We need to find the angle between the vectors:
[tex]\begin{gathered} v=i+j \\ \\ w=3i-3j \end{gathered}[/tex]
If those vectors form the sides of a triangle, then the third side is formed by the vector:
[tex]z=w-v=3i-3j-(i+j)=3i-i-3j-j=2i-4j[/tex]

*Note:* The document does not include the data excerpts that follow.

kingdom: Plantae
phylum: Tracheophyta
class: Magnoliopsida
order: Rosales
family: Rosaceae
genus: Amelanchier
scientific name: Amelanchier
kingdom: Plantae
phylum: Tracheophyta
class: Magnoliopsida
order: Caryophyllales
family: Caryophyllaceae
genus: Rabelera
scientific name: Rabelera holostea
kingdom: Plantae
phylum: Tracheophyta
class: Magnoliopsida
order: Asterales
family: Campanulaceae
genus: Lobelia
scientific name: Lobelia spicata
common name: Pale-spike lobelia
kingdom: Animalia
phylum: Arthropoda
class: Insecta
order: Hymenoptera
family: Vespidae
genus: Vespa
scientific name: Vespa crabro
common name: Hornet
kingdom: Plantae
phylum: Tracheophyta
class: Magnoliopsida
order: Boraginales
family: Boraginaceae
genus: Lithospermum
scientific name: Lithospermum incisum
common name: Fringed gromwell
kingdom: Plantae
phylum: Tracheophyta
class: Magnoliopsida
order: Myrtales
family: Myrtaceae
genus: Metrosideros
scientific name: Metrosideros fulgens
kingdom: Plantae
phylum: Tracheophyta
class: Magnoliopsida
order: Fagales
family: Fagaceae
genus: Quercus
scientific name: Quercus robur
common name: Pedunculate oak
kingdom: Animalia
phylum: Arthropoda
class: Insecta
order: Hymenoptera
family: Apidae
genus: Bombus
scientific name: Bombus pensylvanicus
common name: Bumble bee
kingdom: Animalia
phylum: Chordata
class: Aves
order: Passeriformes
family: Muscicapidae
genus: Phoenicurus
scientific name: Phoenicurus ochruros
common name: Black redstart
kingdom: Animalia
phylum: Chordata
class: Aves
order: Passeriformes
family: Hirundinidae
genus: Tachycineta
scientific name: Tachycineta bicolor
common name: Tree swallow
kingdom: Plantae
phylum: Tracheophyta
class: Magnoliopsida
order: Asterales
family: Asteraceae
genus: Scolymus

Thus, using the Law of cosines, those vectors' magnitudes are related to the angle between w and v by the formula:
[tex]\begin{gathered} |z|²=|w|²+|v|²-2|w||v|\cos\alpha \\ \\ 2|w||v|\cos\alpha=|w|²+|v|²-|z|² \\ \\ \cos\alpha=\frac{|w|²+|v|²-|z|²}{2|w||v|} \\ \\ \alpha=\arccos\frac{|w|²+|v|²-|z|²}{2\lvert w\rvert\lvert v\rvert} \end{gathered}[/tex]
We have:
[tex]\begin{gathered} |w|=\sqrt{3²+(-3)²}=\sqrt{9+9}=\sqrt{2\cdot9}=3\sqrt{2} \\ \\ \lvert v\rvert=\sqrt{1²+1²}=\sqrt{1+1}=\sqrt{2} \\ \\ |z|=\sqrt{2²+(-4)²}=\sqrt{4+16}=\sqrt{20}=2\sqrt{5} \end{gathered}[/tex]
Therefore:
[tex]\begin{gathered} \alpha=\arccos\frac{18+2-20}{2\cdot3\sqrt{2}\cdot\sqrt{2}} \\ \\ \alpha=\arccos\frac{0}{12} \\ \\ \alpha=\arccos0 \\ \\ \alpha=90\degree \end{gathered}[/tex]
Answer: 90º